Securing Apache from DDoS

  • The limit on the number of simultaneous requests that will be served by Apache is decided by the MaxClients directive, and is set to 256, by default. Any connection attempts over this limit will normally be queued, up to a number based on the ListenBacklog directive, which is 511, by default. However, it is best to increase this, to prevent TCP SYN flood attacks.
  • Using traffic-shaping modules: Traffic shaping is a technique that establishes control over Web server traffic. Many Apache modules perform traffic shaping, and their goal is usually to slow down a (client) IP address, or to control the bandwidth consumption on the per-virtual-host level. On the positive side, these can also be used to prevent DDoS attacks. The following are some popular traffic shaping modules:
    • mod_limitipconn limits the number of simultaneous downloads permitted from a single IP address. More here.
    • mod_throttle is intended to reduce the load on your server, and the data transfer generated by popular virtual hosts, directories, locations, or users.
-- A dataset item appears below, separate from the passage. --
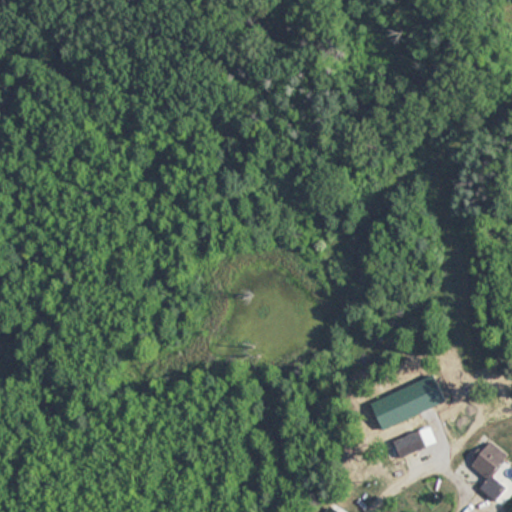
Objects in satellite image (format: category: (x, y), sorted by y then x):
building: (494, 470)
building: (332, 509)
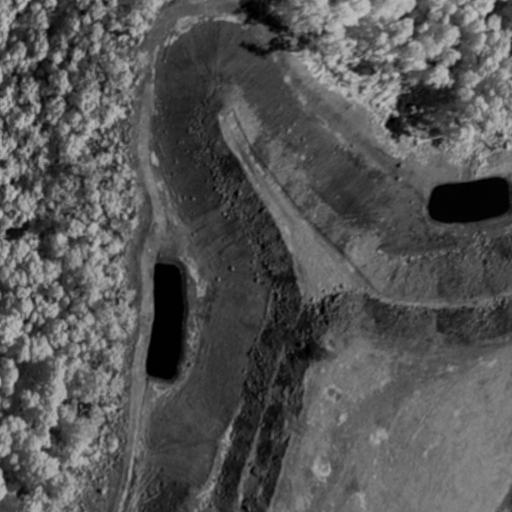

Download from here.
    • mod_bwshare accepts or rejects HTTP requests from each client IP address, based on past downloads by that client IP address. More here.
  • Apart from the above, one module that is designed specifically as a remedy for Apache DoS attacks is mod_dosevasive (Download link). This module will allow you to specify a maximum number of requests executed by the same IP address. If the threshold is reached, the IP address is blacklisted for the time period you specify. The only problem with this module is that users, in general, do not have unique IP addresses. Many users browse through proxies, or are hidden behind a NAT (network address translation) system. Blacklisting a proxy will cause all users behind it to be blacklisted. Hence, it is recommended to keep traffic shaping modules higher in your priority list.

Tools of the secure trade

  • (D)DoS Deflate is a light-weight Bash shell script designed to assist in the process of blocking a denial of service attack.
  • Apache log viewer can be used for easy analysis of Web server traffic and requests.
  • Other tools such as zmbscap-0.1 and scrutinizer-1.03 are also effective. You can get a huge list of such tools here.
Note: I once again stress that neither I nor LFY are responsible for the misuse of the information given here. Rather, the attack techniques are meant to give you the knowledge that you need to protect your own infrastructure. Please use the tools and techniques discussed in this article, sensibly.

We will deal with other dangerous attacks on Web applications and Apache in the next article. By the way, keep an eye on dos-attacks.com for the latest news/information on DoS attacks.

Always remember: Know hacking, but no hacking.